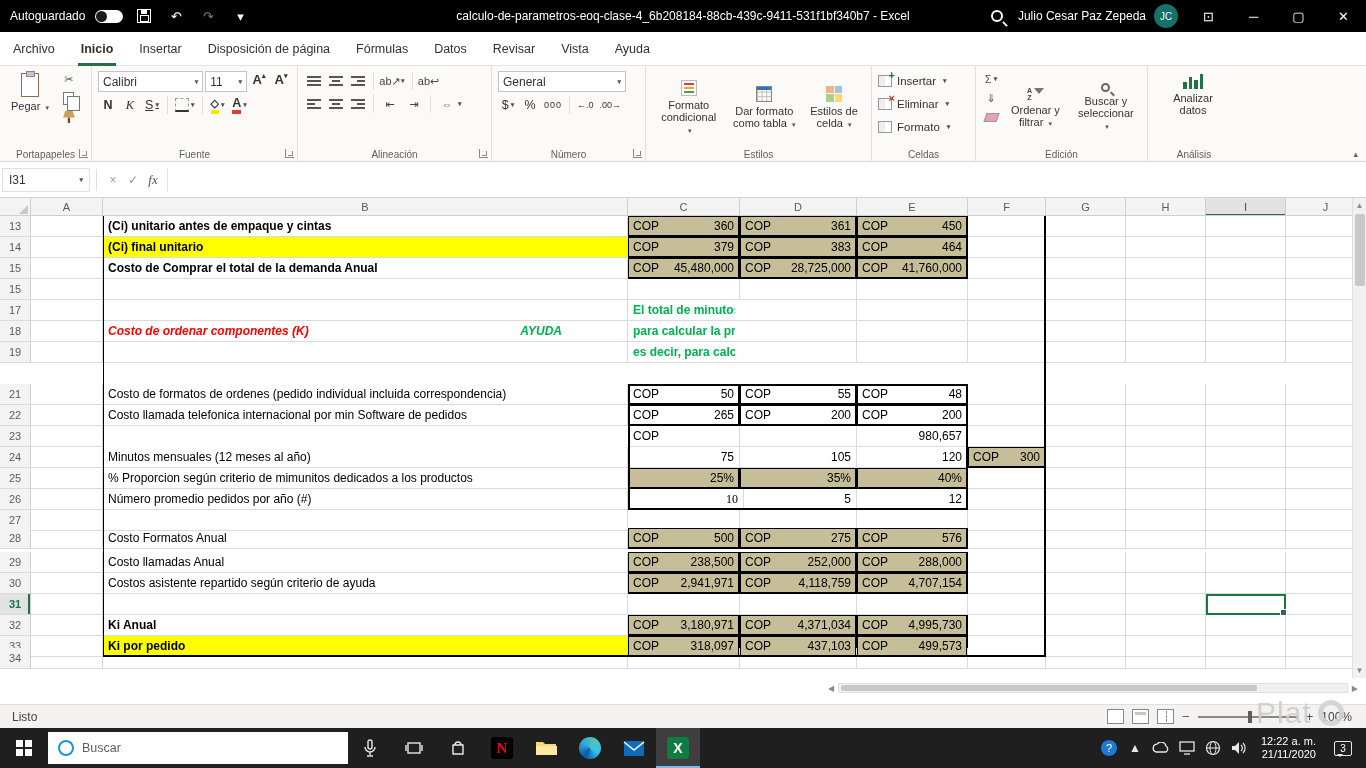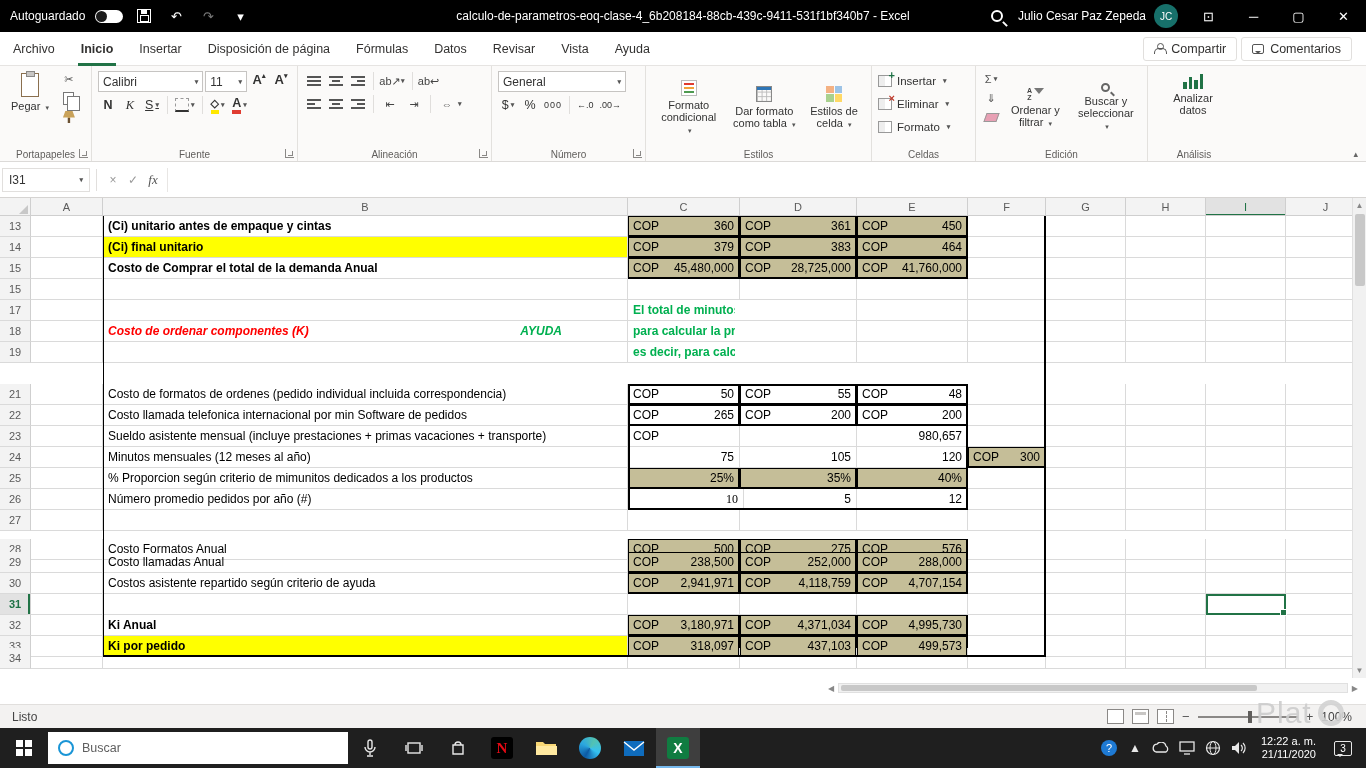--- a/index.html
+++ b/index.html
@@ -214,30 +214,20 @@
       <div class="rtab">Archivo</div>
       <div class="rtab active">Inicio</div>
       <div class="rtab">Insertar</div>
       <div class="rtab">Disposición de página</div>
       <div class="rtab">Fórmulas</div>
       <div class="rtab">Datos</div>
       <div class="rtab">Revisar</div>
       <div class="rtab">Vista</div>
       <div class="rtab">Ayuda</div>
     </div>
-  <div class="tr-right">
-    <span class="trbtn">
-        <span class="person"></span>
-        <span>Compartir</span>
-      </span>
-    <span class="trbtn">
-        <span class="bubble"></span>
-        <span>Comentarios</span>
-      </span>
-  </div>
 </div>
 
 <div id="ribbon" class="abs">
 
   <div class="grp" style="width:92px">
     <div class="frow" style="align-items:flex-start;">
       <div class="bigbtn">
         <span class="clipboard"></span>
         <span><span>Pegar</span> <span class="car">▾</span></span>
       </div>
@@ -682,23 +672,20 @@
       </div>
       <div class="gcell" style="left: 968px; width: 78px;"></div>
       <div class="gcell" style="left: 1046px; width: 80px;"></div>
       <div class="gcell" style="left: 1126px; width: 80px;"></div>
       <div class="gcell" style="left: 1206px; width: 80px;"></div>
       <div class="gcell" style="left: 1286px; width: 80px;"></div>
     </div>
     <div class="grow" style="top: 210px;">
       <div class="rh">23</div>
       <div class="gcell" style="left: 31px; width: 72px;"></div>
-      <div class="gcell" style="left: 103px; width: 525px;">
-        <span class="lab">Sueldo asistente mensual (incluye prestaciones + primas  vacaciones + transporte)</span>
-      </div>
       <div class="gcell" style="left: 628px; width: 112px;">
         <span class="cop">COP</span>
       </div>
       <div class="gcell" style="left: 740px; width: 117px;"></div>
       <div class="gcell" style="left: 857px; width: 111px;">
         <span class="val">980,657</span>
       </div>
       <div class="gcell" style="left: 968px; width: 78px;"></div>
       <div class="gcell" style="left: 1046px; width: 80px;"></div>
       <div class="gcell" style="left: 1126px; width: 80px;"></div>
@@ -777,21 +764,21 @@
       <div class="gcell" style="left: 103px; width: 525px;"></div>
       <div class="gcell" style="left: 628px; width: 112px;"></div>
       <div class="gcell" style="left: 740px; width: 117px;"></div>
       <div class="gcell" style="left: 857px; width: 111px;"></div>
       <div class="gcell" style="left: 968px; width: 78px;"></div>
       <div class="gcell" style="left: 1046px; width: 80px;"></div>
       <div class="gcell" style="left: 1126px; width: 80px;"></div>
       <div class="gcell" style="left: 1206px; width: 80px;"></div>
       <div class="gcell" style="left: 1286px; width: 80px;"></div>
     </div>
-    <div class="grow" style="top: 323px;">
+    <div class="grow" style="top: 312px;">
       <div class="rh">28</div>
       <div class="gcell" style="left: 31px; width: 72px;"></div>
       <div class="gcell" style="left: 103px; width: 525px;">
         <span class="lab">Costo Formatos Anual</span>
       </div>
       <div class="gcell tan bdr" style="left: 628px; width: 112px;">
         <span class="cop">COP</span>
         <span class="val">500</span>
       </div>
       <div class="gcell tan bdr" style="left: 740px; width: 117px;">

● ● ● ●

AIM OF THE EXERCISE: Copy each line holding "rtab" from the material above.

ANSWER TO THIS TASK:
       <div class="rtab">Archivo</div>
       <div class="rtab active">Inicio</div>
       <div class="rtab">Insertar</div>
       <div class="rtab">Disposición de página</div>
       <div class="rtab">Fórmulas</div>
       <div class="rtab">Datos</div>
       <div class="rtab">Revisar</div>
       <div class="rtab">Vista</div>
       <div class="rtab">Ayuda</div>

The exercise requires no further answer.